#### [WORK REQUEST]
Below are some entries. Repeat exactly the lines from the one with "- boots [838,505,883,551]" through the one with "tissue box [19,711,106,807]", and only those.
---------- PROVIDED DATA
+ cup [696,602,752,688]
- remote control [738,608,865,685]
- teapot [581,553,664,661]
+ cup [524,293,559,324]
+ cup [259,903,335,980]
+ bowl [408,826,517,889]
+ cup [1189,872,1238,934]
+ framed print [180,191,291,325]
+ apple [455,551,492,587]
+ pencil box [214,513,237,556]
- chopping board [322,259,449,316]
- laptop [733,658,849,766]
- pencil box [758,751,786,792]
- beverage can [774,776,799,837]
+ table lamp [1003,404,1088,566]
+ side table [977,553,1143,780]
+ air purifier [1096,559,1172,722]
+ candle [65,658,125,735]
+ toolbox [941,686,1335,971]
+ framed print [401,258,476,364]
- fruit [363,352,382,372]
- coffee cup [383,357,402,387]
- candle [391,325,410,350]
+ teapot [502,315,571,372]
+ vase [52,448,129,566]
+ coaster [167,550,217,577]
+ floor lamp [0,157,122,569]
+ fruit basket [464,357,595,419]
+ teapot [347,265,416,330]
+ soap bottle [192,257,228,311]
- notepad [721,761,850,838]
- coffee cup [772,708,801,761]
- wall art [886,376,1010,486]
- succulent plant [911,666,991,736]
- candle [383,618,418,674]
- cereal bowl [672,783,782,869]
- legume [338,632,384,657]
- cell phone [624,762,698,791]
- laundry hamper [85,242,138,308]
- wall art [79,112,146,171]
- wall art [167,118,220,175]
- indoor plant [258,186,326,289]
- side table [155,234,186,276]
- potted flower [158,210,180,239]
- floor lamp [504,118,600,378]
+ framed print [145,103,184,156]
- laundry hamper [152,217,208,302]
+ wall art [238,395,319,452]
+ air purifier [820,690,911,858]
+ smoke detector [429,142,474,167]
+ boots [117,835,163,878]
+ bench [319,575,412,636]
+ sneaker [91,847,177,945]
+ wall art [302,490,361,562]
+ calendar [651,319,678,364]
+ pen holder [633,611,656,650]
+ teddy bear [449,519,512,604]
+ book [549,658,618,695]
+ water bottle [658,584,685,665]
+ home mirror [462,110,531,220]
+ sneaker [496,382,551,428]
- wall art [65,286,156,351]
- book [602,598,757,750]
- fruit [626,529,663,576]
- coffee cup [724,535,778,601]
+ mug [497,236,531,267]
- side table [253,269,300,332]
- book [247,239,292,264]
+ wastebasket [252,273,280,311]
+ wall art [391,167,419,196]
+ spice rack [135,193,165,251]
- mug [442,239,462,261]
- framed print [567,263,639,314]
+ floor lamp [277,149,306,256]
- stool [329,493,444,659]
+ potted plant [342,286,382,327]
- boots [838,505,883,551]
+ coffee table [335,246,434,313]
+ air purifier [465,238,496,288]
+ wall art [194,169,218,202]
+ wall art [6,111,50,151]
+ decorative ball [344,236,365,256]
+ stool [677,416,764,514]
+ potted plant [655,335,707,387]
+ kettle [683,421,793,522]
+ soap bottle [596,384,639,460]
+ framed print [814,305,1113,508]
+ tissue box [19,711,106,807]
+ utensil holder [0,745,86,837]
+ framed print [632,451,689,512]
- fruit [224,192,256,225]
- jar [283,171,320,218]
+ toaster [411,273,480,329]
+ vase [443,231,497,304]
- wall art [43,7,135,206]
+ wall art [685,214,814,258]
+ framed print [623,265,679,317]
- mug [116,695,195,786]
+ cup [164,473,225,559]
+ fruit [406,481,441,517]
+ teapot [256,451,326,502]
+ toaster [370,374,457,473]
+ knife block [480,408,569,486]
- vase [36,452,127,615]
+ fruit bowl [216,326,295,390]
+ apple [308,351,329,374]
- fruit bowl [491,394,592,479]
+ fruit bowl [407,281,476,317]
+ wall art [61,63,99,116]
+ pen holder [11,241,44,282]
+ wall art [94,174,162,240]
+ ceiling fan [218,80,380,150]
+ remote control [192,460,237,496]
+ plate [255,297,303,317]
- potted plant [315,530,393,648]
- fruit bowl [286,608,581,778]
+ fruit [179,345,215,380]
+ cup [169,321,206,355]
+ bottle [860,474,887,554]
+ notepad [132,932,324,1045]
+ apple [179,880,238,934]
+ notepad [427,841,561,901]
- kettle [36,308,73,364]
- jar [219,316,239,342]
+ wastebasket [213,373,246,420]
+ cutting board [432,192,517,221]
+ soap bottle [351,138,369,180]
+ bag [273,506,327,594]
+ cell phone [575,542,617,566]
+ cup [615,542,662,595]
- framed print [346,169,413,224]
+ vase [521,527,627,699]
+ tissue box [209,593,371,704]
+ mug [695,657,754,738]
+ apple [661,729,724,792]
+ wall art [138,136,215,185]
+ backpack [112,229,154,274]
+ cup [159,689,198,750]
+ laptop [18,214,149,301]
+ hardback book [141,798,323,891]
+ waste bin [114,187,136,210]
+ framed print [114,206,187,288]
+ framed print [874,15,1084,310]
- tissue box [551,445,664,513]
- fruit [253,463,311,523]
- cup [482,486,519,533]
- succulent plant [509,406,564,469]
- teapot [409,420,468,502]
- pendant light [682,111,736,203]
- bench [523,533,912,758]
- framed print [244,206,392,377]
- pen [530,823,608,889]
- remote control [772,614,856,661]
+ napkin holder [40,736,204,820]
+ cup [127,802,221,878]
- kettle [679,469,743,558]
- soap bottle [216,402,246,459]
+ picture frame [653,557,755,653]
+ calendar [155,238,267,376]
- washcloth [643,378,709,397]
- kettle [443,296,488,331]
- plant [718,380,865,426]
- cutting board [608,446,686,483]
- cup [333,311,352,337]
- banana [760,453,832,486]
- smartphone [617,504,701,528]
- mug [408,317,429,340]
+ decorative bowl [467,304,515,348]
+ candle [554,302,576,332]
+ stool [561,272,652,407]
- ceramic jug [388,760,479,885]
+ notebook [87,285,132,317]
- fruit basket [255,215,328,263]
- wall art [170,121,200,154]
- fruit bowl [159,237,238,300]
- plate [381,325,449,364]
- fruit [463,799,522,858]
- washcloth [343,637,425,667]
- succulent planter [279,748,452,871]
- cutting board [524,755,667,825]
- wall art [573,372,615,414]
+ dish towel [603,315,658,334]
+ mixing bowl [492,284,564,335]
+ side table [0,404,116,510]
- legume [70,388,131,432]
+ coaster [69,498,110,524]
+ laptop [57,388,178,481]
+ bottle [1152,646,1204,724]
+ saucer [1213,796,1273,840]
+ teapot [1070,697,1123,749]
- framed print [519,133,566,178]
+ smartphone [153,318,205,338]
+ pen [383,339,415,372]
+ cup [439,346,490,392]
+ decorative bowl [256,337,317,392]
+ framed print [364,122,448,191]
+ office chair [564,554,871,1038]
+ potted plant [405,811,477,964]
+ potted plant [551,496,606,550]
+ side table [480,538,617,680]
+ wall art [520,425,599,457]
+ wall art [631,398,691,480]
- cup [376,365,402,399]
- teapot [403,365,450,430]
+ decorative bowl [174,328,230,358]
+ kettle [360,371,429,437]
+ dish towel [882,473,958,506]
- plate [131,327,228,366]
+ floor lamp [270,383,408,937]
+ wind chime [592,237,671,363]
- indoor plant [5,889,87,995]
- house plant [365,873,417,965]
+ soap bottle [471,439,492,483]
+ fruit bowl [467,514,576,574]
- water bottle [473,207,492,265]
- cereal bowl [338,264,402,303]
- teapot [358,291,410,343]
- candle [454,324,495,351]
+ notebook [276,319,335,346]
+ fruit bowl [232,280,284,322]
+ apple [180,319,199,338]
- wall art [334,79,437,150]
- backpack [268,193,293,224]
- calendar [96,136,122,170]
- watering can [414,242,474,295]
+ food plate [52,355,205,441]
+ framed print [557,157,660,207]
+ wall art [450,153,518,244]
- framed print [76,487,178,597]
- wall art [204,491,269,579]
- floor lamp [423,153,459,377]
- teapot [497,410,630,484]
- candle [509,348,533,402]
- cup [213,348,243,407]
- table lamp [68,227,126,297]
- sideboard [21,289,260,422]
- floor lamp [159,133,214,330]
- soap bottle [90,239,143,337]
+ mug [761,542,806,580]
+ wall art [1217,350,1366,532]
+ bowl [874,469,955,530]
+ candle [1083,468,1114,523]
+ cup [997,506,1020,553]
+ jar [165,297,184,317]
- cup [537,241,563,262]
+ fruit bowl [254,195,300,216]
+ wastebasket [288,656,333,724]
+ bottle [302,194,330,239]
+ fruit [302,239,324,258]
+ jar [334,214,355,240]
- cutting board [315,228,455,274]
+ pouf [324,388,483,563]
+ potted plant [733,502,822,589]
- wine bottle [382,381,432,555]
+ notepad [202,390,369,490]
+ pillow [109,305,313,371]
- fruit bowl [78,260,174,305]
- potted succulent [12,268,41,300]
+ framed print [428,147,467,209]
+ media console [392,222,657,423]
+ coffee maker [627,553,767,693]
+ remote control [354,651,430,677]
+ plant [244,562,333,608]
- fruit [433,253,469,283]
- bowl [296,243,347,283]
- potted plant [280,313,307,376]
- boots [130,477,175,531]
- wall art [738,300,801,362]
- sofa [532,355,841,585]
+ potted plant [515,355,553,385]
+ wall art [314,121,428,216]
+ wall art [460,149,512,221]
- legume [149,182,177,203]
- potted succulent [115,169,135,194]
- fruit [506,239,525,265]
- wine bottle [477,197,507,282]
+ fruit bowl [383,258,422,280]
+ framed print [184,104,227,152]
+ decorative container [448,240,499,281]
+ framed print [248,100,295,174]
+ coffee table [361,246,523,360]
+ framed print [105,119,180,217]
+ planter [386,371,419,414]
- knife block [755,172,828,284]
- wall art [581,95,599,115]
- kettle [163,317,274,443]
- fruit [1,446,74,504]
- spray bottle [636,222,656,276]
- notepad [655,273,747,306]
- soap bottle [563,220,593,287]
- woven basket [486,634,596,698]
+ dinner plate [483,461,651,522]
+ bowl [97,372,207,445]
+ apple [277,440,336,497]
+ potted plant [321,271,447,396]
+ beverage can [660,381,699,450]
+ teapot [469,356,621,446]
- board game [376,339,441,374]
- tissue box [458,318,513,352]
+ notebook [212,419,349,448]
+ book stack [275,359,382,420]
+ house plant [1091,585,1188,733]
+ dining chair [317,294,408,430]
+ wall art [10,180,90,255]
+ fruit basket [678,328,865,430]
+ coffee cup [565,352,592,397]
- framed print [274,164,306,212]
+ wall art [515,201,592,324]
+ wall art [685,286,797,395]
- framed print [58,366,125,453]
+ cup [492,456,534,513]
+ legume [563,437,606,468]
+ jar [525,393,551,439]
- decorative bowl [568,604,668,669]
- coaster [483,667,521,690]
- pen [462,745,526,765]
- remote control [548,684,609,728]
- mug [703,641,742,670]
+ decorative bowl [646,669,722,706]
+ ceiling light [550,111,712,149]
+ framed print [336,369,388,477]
--------------------
#### [RESULT]
- boots [838,505,883,551]
+ coffee table [335,246,434,313]
+ air purifier [465,238,496,288]
+ wall art [194,169,218,202]
+ wall art [6,111,50,151]
+ decorative ball [344,236,365,256]
+ stool [677,416,764,514]
+ potted plant [655,335,707,387]
+ kettle [683,421,793,522]
+ soap bottle [596,384,639,460]
+ framed print [814,305,1113,508]
+ tissue box [19,711,106,807]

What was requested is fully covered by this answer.